*Extracted text*
Fingerprint Sensor: No

Face Unlock: Yes

RAM:  8GB

Storage: 128GB

Durability: Gorilla Glass 5

Ports: USB Type-C

SIM:  Dual SIM

Battery: 3730mAh

Connectivity: Wi-Fi (802.11 a/b/g/n/ac), Bluetooth 5.0,

Rear Camera: 16-megapixel (f/2.0, PDAF, OIS) + 20-megapixel (f/2.0)

Front-Facing Camera:  25-megapixel (f/ 2.0)

Colors: Bordeaux Red, Glacier Blue

Price:  $1099

Where to buy?

You can buy the Oppo Find X on Amazon and through JB Hi-Fi.

Design - Look, Feel and Features

Like most 2018 smartphones, the Oppo Find X is made of Gorilla Glass-enhanced glass on both sides. As a by-product of this, it feels undeniably similar to hold to a lot of other 2018 flagships. It feels exactly how you’d expect and want a $1099 smartphone to feel.

However, at 6.4-inches, it’s definitely not as compact as it could be. If you’re the kind of person who prefers a smaller form-factor, this might rub you the wrong way. Still, it’s considerably slimmer than a lot of the competition and, sans a notch of any kind, Find X’s AMOLED all-screen does look predictably gorgeous.

Credit: Oppo

Rather than opt for a matte finish or the kind of stylish gradients found in the Huawei P20 and their own R15 Pro, Oppo have opted for a sleek, mostly-black design that weaves either red or blue into the edges on the Find X. Whether you opt for the Boredeaux Red or Glacier Blue, the Find X absolutely holds up as one of the most premium looking Android devices out there.

Of course, the sliding hidden camera in the Find X really is the defining detail of the piece. When you open the camera app, or log-in using the Find X’s iPhone X-style 3D-mapping-based face unlock, the back half of the phone will slide upwards and reveal the front and rear-cameras. You can definitely feel and hear a slight vibration whenever this happens but - all things considered - it’s as subtle as it is slick.

The one drawback we encountered during our time with the Find X was that the mechanism itself did prove a magnet for dust - but it doesn’t really detract from the device’s wow-factor too much. The mechanism also adds a small, but not entirely insignificant, delay that makes the camera a little frustrating to use on short notice.

*Directions*
a. What battery capacity does the Oppo Find X review list for the phone?
b. Quote the Oppo Find X review word for word, between "Connectivity: Wi-Fi (802.11" and "Where to buy?", inclusive.
c. Name every phone model other than the Find X that the Oppo Find X review mentions.

*Supplied material*
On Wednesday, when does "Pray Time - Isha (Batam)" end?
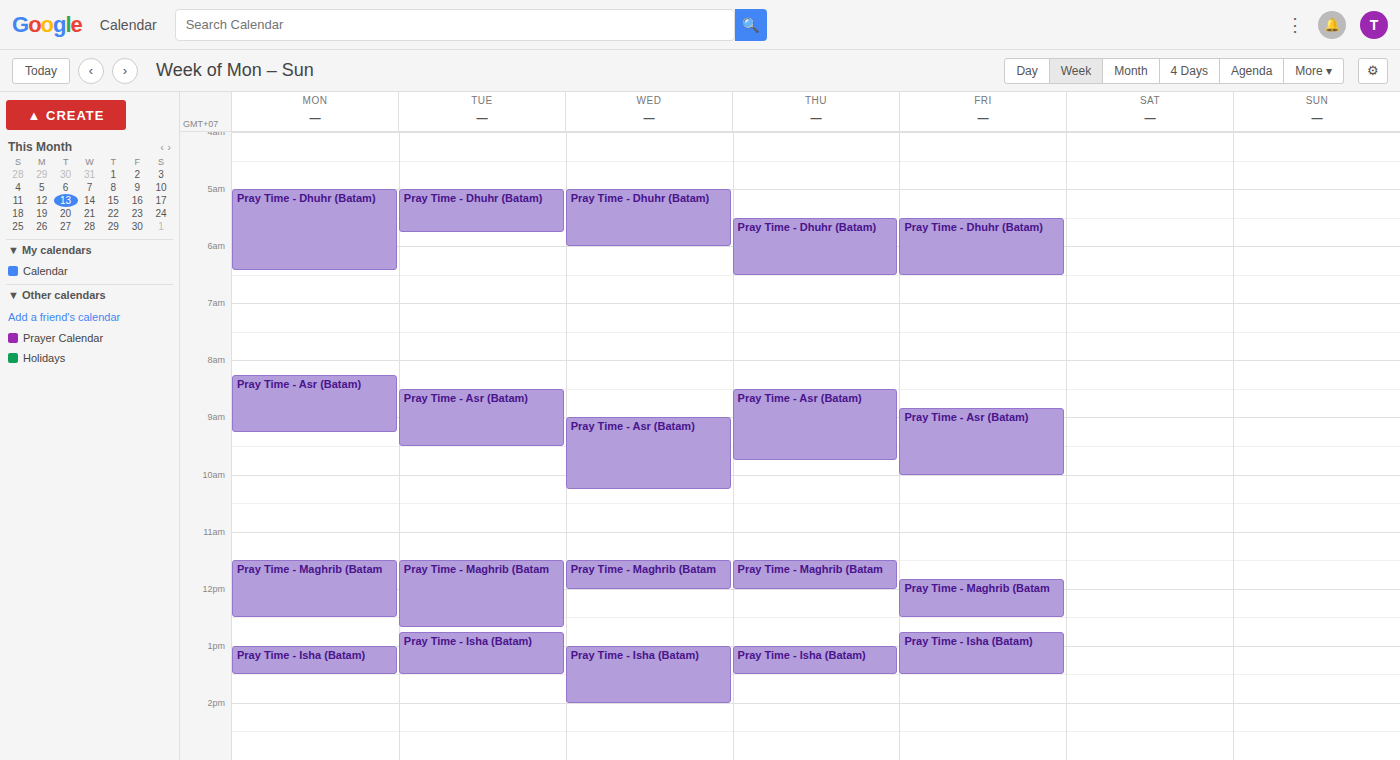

*Task answers*
a. 3730mAh

b.
Connectivity: Wi-Fi (802.11 a/b/g/n/ac), Bluetooth 5.0,

Rear Camera: 16-megapixel (f/2.0, PDAF, OIS) + 20-megapixel (f/2.0)

Front-Facing Camera:  25-megapixel (f/ 2.0)

Colors: Bordeaux Red, Glacier Blue

Price:  $1099

Where to buy?

c. Huawei P20, R15 Pro, iPhone X